— Actions to take —
- a) Answer these questions about the Kafka connector troubleshooting text, one line each:
(i) What syntax does it give for referencing a table stage?
(ii) Which column provides a reason when a load attempt partially loaded or failed?
(iii) What common cause does it name for files whose records could not be converted from raw bytes?
- b) Please print, unchanged, the part of the Kafka connector troubleshooting text that opens with the words containing "Query the load" and closes with "stage using LIST.".

— Document passage —

+ + +

Troubleshooting the Kafka connector

This section describes how to troubleshoot issues encountered while ingesting data using the Kafka connector.

Error notifications

Configure error notifications for Snowpipe. When Snowpipe encounters file errors during a load, the feature pushes a notification to a configured cloud messaging service, enabling analysis of your data files. For more information, see Snowpipe error notifications.

General troubleshooting steps

Complete the following steps to troubleshoot issues with loads using the Kafka connector.

Step 1: View the COPY history for the table

Query the load activity history for the target table. For information, see COPY_HISTORY view. If the COPY_HISTORY output does not include a set of expected files, query an earlier time period. If the files were duplicates of earlier files, the load history might have recorded the activity when the attempt to load the original files was made. The STATUS column indicates whether a particular set of files was loaded, partially loaded, or failed to load. The FIRST_ERROR_MESSAGE column provides a reason when an attempt partially loaded or failed.

The Kafka connector moves files it could not load to the stage associated with the target table. The syntax for referencing a table stage is @[namespace.]%table_name.

List all files located in the table stage using LIST.

For example:

LIST @mydb.public.%mytable;
Copy

File names are in one of the following formats. The conditions that produce each format are described in the table:

File Type

Description

Raw bytes

These files match the following pattern:

<connector_name>/<table_name>/<partition>/offset_(<key>/<value>_)<timestamp>.gz

For these files, the Kafka records could not be converted from raw bytes to the source file format (Avro, JSON, or Protobuf).

A common cause for this issue is a network failure that resulted in a character getting dropped from the record. The Kafka connector could no longer parse the raw bytes, resulting in a broken record.

Source file format (Avro, JSON, or Protobuf)

+ + +

— Extracted material —
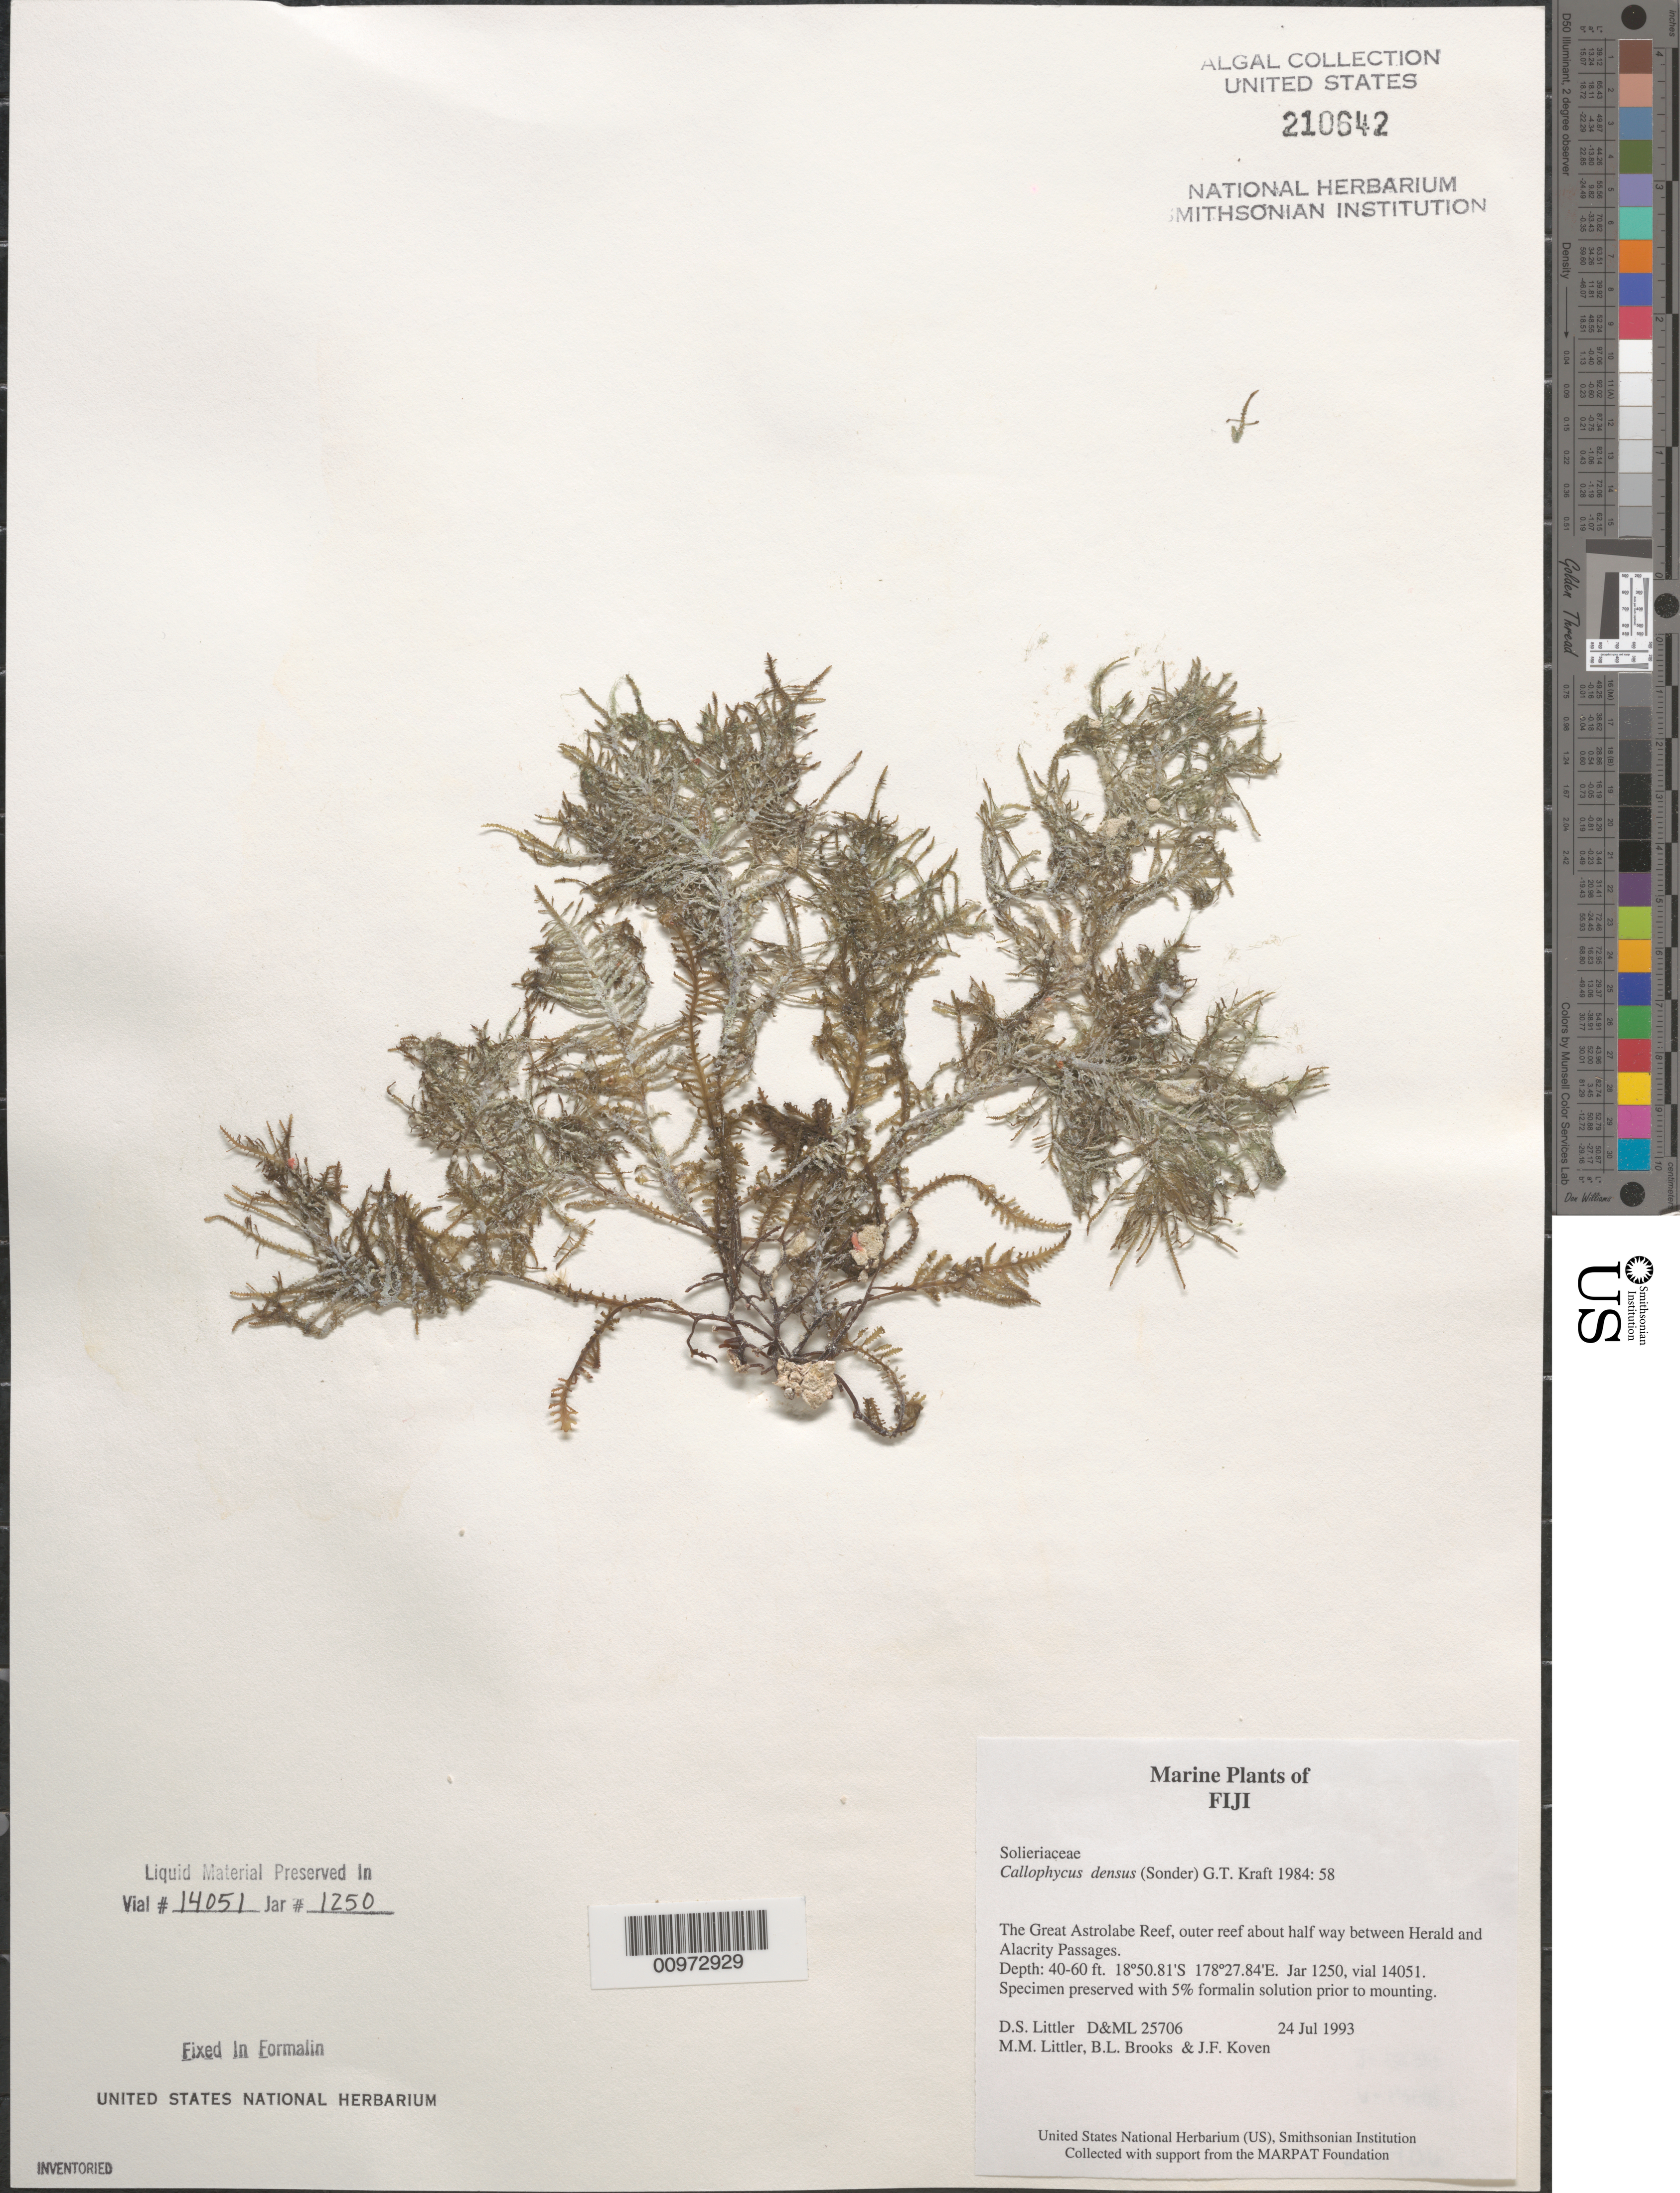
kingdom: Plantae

+ + +

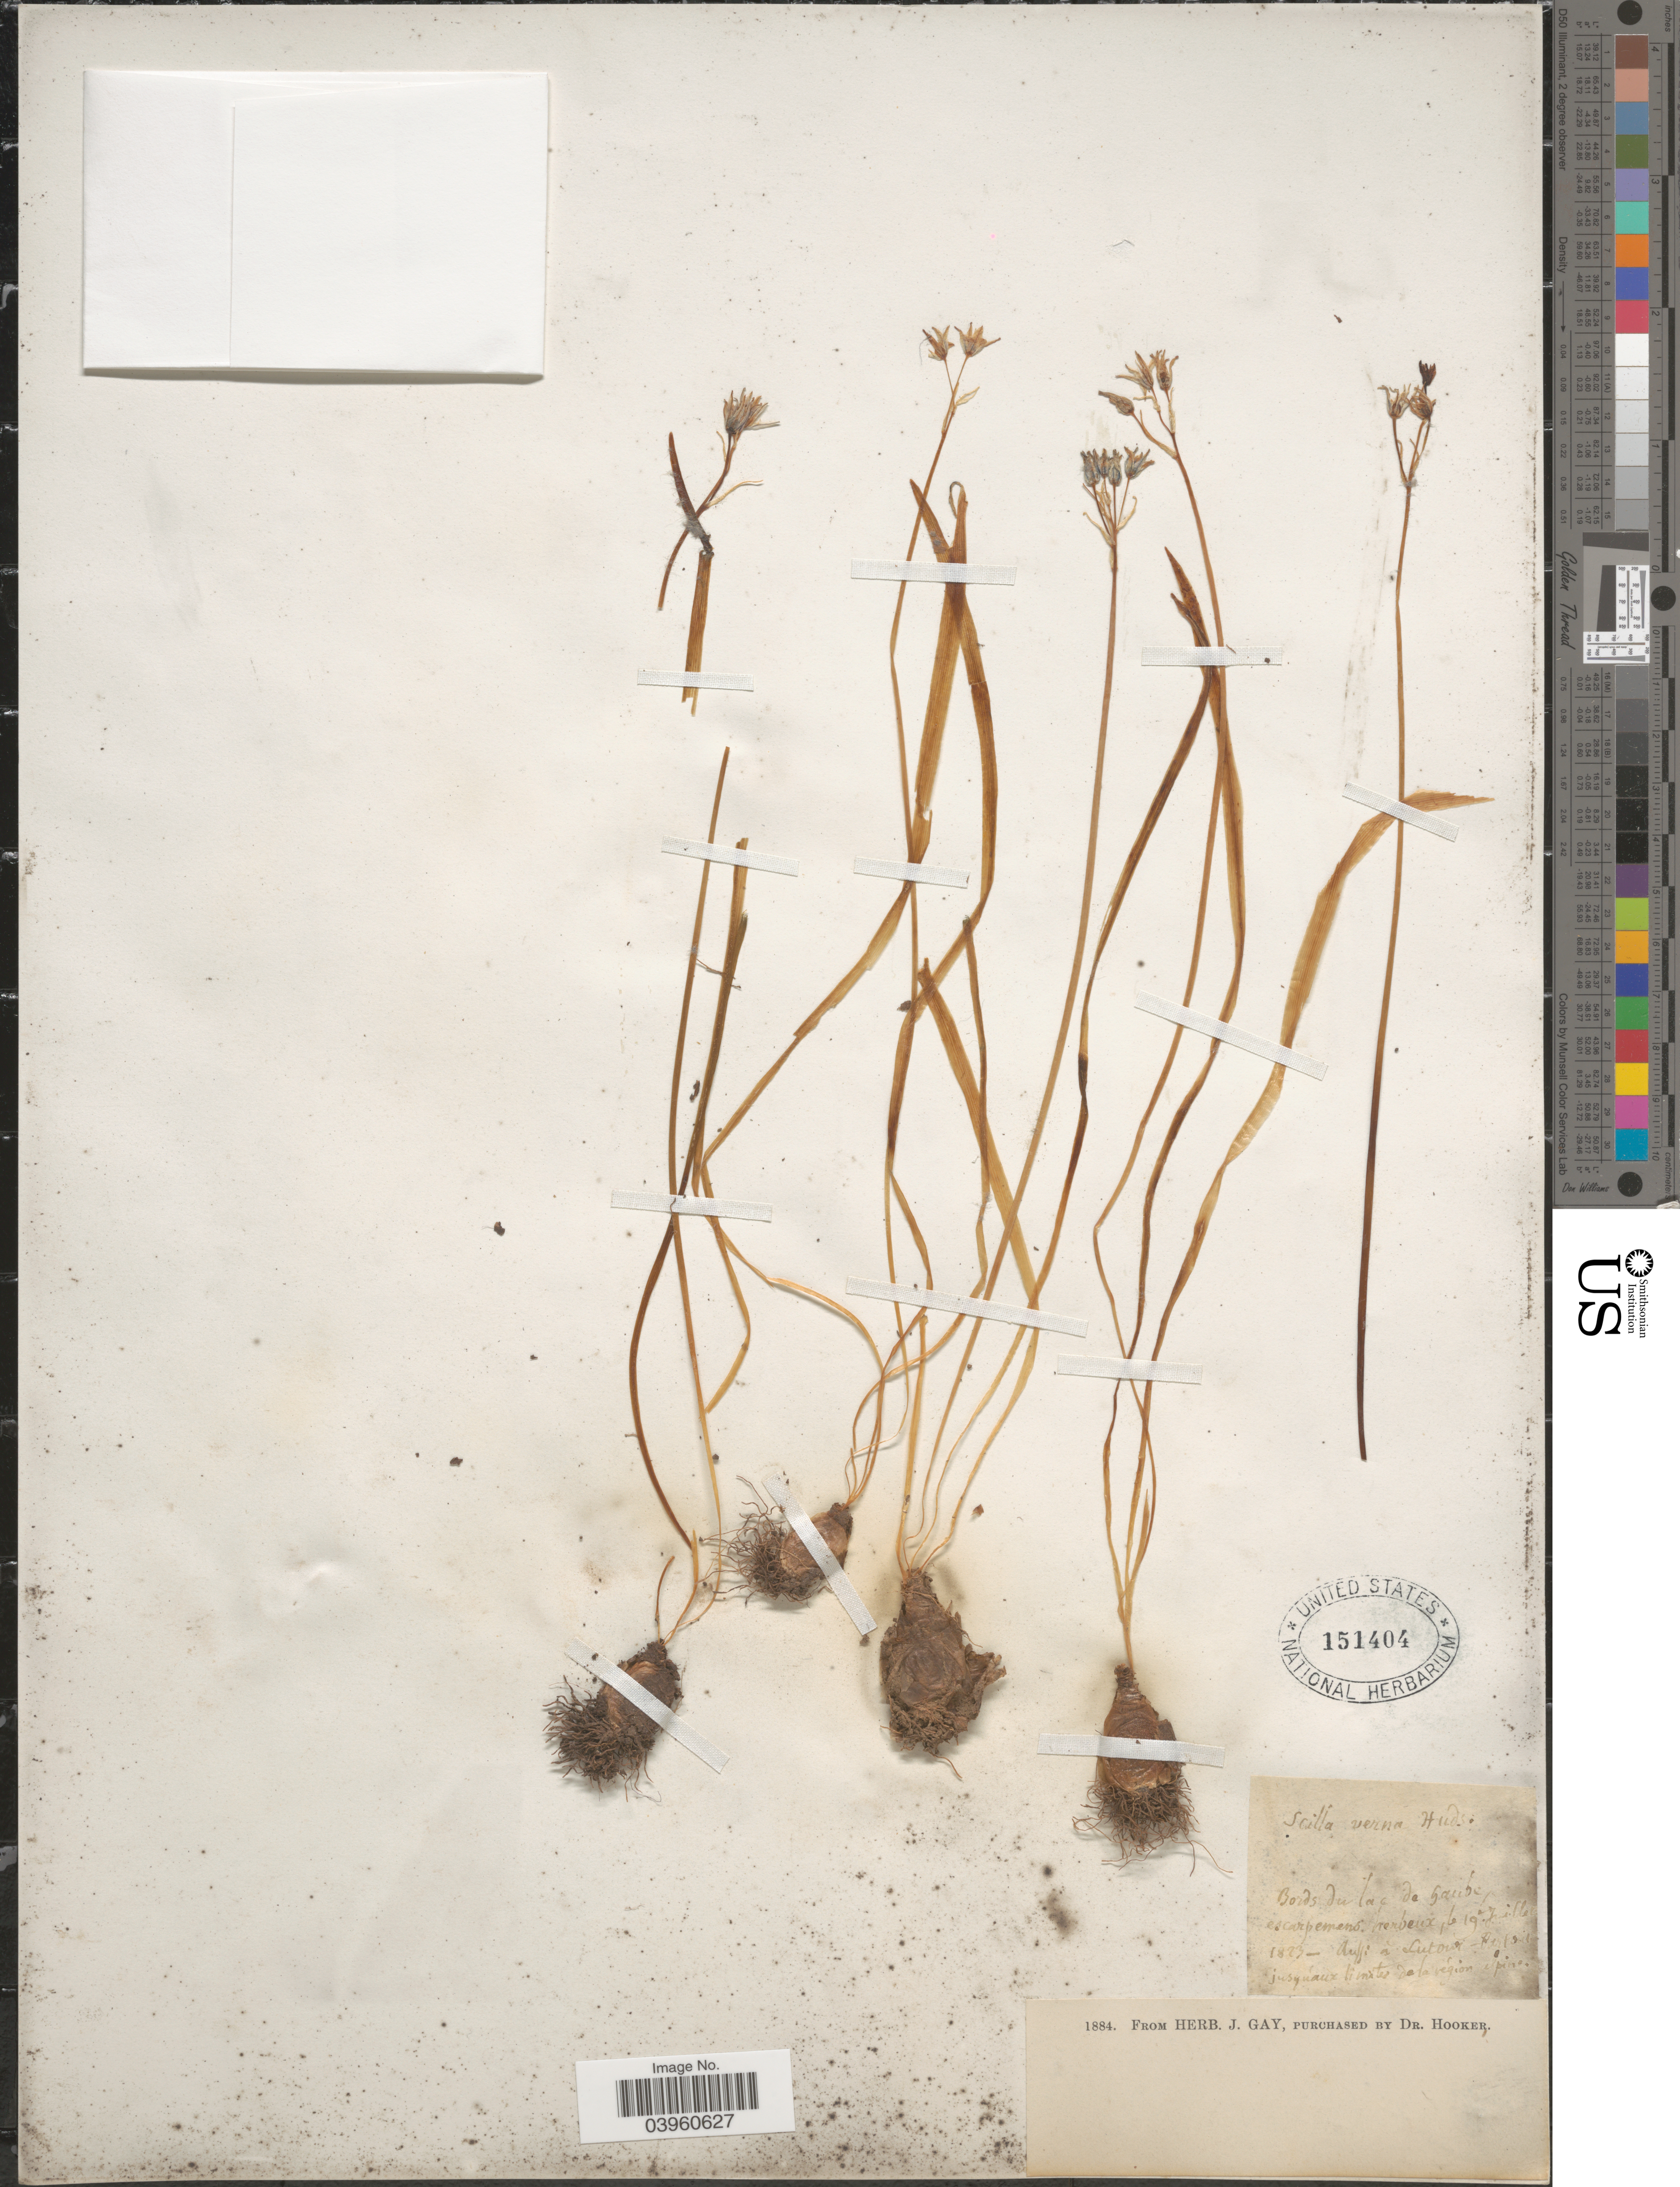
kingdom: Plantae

+ + +

— Worked solutions —
- a)
(i) @[namespace.]%table_name
(ii) The FIRST_ERROR_MESSAGE column
(iii) A network failure that resulted in a character getting dropped from the record

- b)
Query the load activity history for the target table. For information, see COPY_HISTORY view. If the COPY_HISTORY output does not include a set of expected files, query an earlier time period. If the files were duplicates of earlier files, the load history might have recorded the activity when the attempt to load the original files was made. The STATUS column indicates whether a particular set of files was loaded, partially loaded, or failed to load. The FIRST_ERROR_MESSAGE column provides a reason when an attempt partially loaded or failed.

The Kafka connector moves files it could not load to the stage associated with the target table. The syntax for referencing a table stage is @[namespace.]%table_name.

List all files located in the table stage using LIST.